**Exercise goal**: Reproduce the data below, switching every "repositories" to "repos" and leaving everything else as it is.

**Material provided**:
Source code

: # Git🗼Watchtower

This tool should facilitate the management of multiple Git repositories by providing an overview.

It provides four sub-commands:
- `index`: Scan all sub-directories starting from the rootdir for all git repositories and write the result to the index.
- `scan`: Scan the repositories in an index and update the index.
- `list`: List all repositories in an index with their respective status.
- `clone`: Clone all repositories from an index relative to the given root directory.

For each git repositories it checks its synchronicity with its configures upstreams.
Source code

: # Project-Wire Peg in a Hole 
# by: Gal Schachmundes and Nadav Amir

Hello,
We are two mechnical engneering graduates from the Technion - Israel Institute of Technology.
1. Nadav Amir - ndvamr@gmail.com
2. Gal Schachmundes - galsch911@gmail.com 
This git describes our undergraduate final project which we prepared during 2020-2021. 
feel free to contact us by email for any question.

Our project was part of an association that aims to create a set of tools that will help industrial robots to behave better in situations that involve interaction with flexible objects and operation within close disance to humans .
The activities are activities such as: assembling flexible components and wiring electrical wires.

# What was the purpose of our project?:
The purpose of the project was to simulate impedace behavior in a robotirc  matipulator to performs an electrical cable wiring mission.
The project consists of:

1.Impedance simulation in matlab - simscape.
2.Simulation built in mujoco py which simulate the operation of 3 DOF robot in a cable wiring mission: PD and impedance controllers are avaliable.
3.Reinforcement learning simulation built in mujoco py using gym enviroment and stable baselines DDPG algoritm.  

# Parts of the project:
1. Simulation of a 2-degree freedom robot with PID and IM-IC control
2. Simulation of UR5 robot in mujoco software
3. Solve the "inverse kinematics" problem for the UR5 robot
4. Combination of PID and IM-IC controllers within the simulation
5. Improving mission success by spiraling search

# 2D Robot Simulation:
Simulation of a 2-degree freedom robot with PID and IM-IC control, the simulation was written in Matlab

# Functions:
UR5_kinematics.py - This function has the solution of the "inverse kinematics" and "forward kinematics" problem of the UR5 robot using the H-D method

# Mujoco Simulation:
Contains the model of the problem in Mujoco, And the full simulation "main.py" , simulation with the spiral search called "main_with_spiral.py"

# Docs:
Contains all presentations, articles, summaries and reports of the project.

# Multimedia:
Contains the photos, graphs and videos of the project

**Written answer**:
Source code

: # Git🗼Watchtower

This tool should facilitate the management of multiple Git repos by providing an overview.

It provides four sub-commands:
- `index`: Scan all sub-directories starting from the rootdir for all git repos and write the result to the index.
- `scan`: Scan the repos in an index and update the index.
- `list`: List all repos in an index with their respective status.
- `clone`: Clone all repos from an index relative to the given root directory.

For each git repos it checks its synchronicity with its configures upstreams.
Source code

: # Project-Wire Peg in a Hole 
# by: Gal Schachmundes and Nadav Amir

Hello,
We are two mechnical engneering graduates from the Technion - Israel Institute of Technology.
1. Nadav Amir - ndvamr@gmail.com
2. Gal Schachmundes - galsch911@gmail.com 
This git describes our undergraduate final project which we prepared during 2020-2021. 
feel free to contact us by email for any question.

Our project was part of an association that aims to create a set of tools that will help industrial robots to behave better in situations that involve interaction with flexible objects and operation within close disance to humans .
The activities are activities such as: assembling flexible components and wiring electrical wires.

# What was the purpose of our project?:
The purpose of the project was to simulate impedace behavior in a robotirc  matipulator to performs an electrical cable wiring mission.
The project consists of:

1.Impedance simulation in matlab - simscape.
2.Simulation built in mujoco py which simulate the operation of 3 DOF robot in a cable wiring mission: PD and impedance controllers are avaliable.
3.Reinforcement learning simulation built in mujoco py using gym enviroment and stable baselines DDPG algoritm.  

# Parts of the project:
1. Simulation of a 2-degree freedom robot with PID and IM-IC control
2. Simulation of UR5 robot in mujoco software
3. Solve the "inverse kinematics" problem for the UR5 robot
4. Combination of PID and IM-IC controllers within the simulation
5. Improving mission success by spiraling search

# 2D Robot Simulation:
Simulation of a 2-degree freedom robot with PID and IM-IC control, the simulation was written in Matlab

# Functions:
UR5_kinematics.py - This function has the solution of the "inverse kinematics" and "forward kinematics" problem of the UR5 robot using the H-D method

# Mujoco Simulation:
Contains the model of the problem in Mujoco, And the full simulation "main.py" , simulation with the spiral search called "main_with_spiral.py"

# Docs:
Contains all presentations, articles, summaries and reports of the project.

# Multimedia:
Contains the photos, graphs and videos of the project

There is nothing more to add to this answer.